In this study, a weak significant negative relationship between the PA variables (mean 7-day awake METs, TEE and AEE) and GGT in the total participants was found, indicating that participants who expend more energy have lower GGT levels. This result is in contradiction to a systematic review on PA and alcohol consumption that stated that higher rates of alcohol consumption were associated with higher levels of PA.[37] A systematic review by Piazza-Gardner and Barry[38] revealed that participants who were regular drinkers (self-reported alcohol consumption) participated in more PA than light or former drinkers. The contradictory results may be because four self-reported classifications (abstainers, former drinkers, light drinkers and drinkers) were used in the other study and in this study the exact number of drinks were not indicated to determine this association.[38] Another reason for the results may be the significantly higher serum GGT in the teachers with MS than their non-MS counterparts in this study. The high prevalence of alcohol consumption may influence the incidence of MS, as heavy alcohol consumption is positively associated with the risk in developing MS whereas very light alcohol consumption is associated with a reduced risk of developing MS.[39]

However, after adjusting for age group, sex, self-reported smoking and alcohol consumption, this relationship in persons with MS was diminished but still existed in non-MS participants.

A weak significant negative relationship was found between triglycerides and mean 7-day awake METs, TEE and PAL; this is in contradiction with other studies on PA and dyslipidaemia that found no significant correlation between triglycerides and PA.[40,41] Reasons for the disparity may be that in this study, the participants’ triglyceride levels were not classified as dyslipidaemia; however, a high prevalence of elevated triglycerides could have contributed to this result, indicating that participating in PA may be beneficial to triglyceride levels in people with MS. This relationship, however, was not present in the teachers who were not diagnosed with MS; the low prevalence of elevated triglycerides may be a possible explanation.

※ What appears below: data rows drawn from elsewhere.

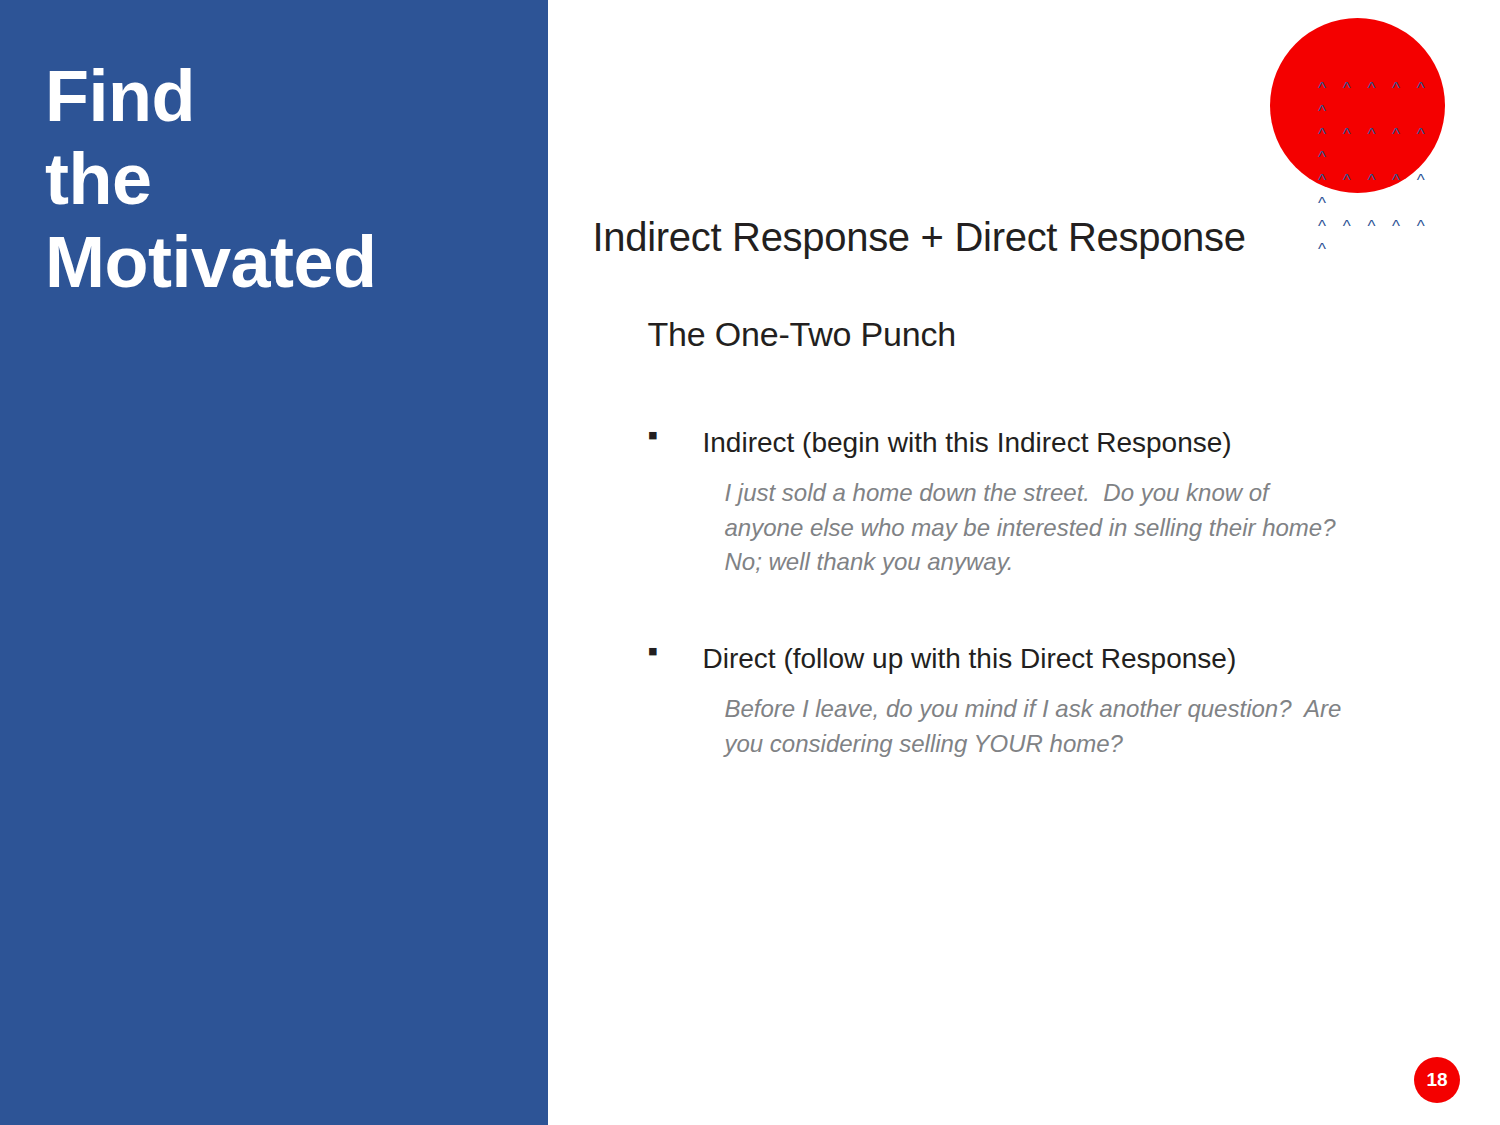Find
the
Motivated
^ ^ ^ ^ ^ ^
^ ^ ^ ^ ^ ^
^ ^ ^ ^ ^ ^
^ ^ ^ ^ ^ ^
Indirect Response + Direct Response
The One-Two Punch
Indirect (begin with this Indirect Response) I just sold a home down the street. Do you know of anyone else who may be interested in selling their home? No; well thank you anyway.
Direct (follow up with this Direct Response) Before I leave, do you mind if I ask another question? Are you considering selling YOUR home?
18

The strengths of the study were the inclusion of a unique group of teachers and highly standardised, objectively measured experimental protocols. A possible limitation to this substudy was the cross-sectional design, which may not infer causality. This study is limited by its sample size because of the strict adherence to the wearing time of the ActiHeart device. Therefore, the results cannot be generalised to the teachers of North West province or the entire population of South African teachers. Larger sample sizes and the inclusion of teachers from other provinces of South Africa would enable clinical comparisons. Another limitation of the study was that the individual step test calibration could not be performed because of the large number of participants in the larger study, the metabolic risk profiles of the participants and time constraints; however, a biokineticist (clinical exercise physiologist) thoroughly interviewed the participants about their weekly PA patterns before programming the ActiHeart device. Another limitation to consider in the interpretation of this findings is the dietary habits role in the observed relationships, which was not available during the analysis of current data. Given the significant role of diet to MS and PA, the authors recommend that future studies should include dietary patterns.

Conclusion

There is an alarmingly high prevalence of MS amongst teachers in North West province of South Africa, as reflected by the prevalence of metabolic risk factors in the study participants. Most participants were classified as inactive or participating in light PA. The significant, although weak, relationship between mean 7-day awake METs and triglycerides in teachers with MS could indicate that PA may be beneficial in lowering triglyceride levels. Future studies should focus on developing adequate PA interventions for teachers to participate in and educating teachers about the risk factors that contribute to MS. Teachers should be made aware of the benefits of participating in regular PA.